YouTube Founders Take Aim at Vine, Instagram With New ‘MixBit’ App

Unlike with Vine or Instagram, users can remix videos uploaded by other users

YouTube co-founders Chad Hurley and Steve Chen have launched MixBit, a new video-sharing application that enters a marketplace already occupied by a pair of other moneyed competitors — Twitter’s Vine and Facebook’s Instagram.

The app launches in Apple’s iOS store on Thursday. An Android version is in the offing.

Hurley and Chen hope MixBit will stand apart from the field by encouraging users to toy with videos uploaded by others. Users can not only play with editing software to alter with their own videos, they can remix videos already on the service. Vine does not offer any editing tools, and Instagram’s are both new and limited.

"We give people fun, intuitive tools to help them tell stories together," the company explains on its website. "We think video should be a living, breathing entity and that creativity is a collaborative process. More than simply capturing brief moments in time, we help people bring stories to life."

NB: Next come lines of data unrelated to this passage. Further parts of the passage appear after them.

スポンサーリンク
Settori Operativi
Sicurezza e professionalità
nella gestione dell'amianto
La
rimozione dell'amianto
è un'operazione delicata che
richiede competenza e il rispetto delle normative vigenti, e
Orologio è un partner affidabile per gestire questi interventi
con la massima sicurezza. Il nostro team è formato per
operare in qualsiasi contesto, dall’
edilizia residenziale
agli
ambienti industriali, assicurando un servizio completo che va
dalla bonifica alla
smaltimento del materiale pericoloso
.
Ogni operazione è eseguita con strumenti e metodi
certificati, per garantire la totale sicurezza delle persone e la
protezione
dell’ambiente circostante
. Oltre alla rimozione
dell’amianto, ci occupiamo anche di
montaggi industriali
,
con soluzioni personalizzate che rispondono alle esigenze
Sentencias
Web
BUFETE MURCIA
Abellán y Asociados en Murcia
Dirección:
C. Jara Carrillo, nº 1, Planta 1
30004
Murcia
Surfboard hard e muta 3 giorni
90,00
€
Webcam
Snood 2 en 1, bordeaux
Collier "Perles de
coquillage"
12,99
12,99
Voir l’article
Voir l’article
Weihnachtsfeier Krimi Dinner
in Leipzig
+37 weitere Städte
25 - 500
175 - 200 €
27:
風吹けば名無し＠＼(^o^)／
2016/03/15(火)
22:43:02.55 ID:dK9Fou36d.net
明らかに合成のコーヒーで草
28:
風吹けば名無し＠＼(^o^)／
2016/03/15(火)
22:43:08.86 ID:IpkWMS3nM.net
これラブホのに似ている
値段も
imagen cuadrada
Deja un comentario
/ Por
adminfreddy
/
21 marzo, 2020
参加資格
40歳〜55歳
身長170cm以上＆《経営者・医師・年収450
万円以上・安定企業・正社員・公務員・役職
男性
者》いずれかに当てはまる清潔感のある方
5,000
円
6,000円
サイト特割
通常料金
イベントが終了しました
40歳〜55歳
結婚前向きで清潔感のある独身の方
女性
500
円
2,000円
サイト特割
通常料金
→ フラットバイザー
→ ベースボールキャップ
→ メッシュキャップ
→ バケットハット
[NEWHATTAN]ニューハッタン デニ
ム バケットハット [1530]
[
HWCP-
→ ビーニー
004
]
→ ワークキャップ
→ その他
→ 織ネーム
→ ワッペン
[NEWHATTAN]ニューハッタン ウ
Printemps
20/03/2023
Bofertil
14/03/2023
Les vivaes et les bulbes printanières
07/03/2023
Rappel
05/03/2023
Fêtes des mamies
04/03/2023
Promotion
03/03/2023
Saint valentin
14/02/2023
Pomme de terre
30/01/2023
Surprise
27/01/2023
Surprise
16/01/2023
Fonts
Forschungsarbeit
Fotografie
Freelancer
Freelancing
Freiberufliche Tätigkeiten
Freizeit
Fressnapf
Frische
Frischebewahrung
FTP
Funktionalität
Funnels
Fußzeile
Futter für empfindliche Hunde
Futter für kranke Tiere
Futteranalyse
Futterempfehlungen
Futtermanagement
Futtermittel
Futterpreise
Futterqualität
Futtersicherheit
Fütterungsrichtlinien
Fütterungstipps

Videos can also be much longer on MixBit, up to an hour, while Vine limits users to six seconds and Instagram to 15 seconds.

Also read: Instagram Slapped With Lawsuit For Alleged Photo Rights Bait-and-Switch

As two of the three founders of YouTube, Hurley and Chen were pioneers in the space of user-generated, shareable video. They sold YouTube to Google in 2006, and Hurley was the company's CEO until 2010.

Hurley and Chen launched the app under the banner of AVOS Systems, their company backed by venture capital funds Google Ventures and New Enterprise Associates, among others.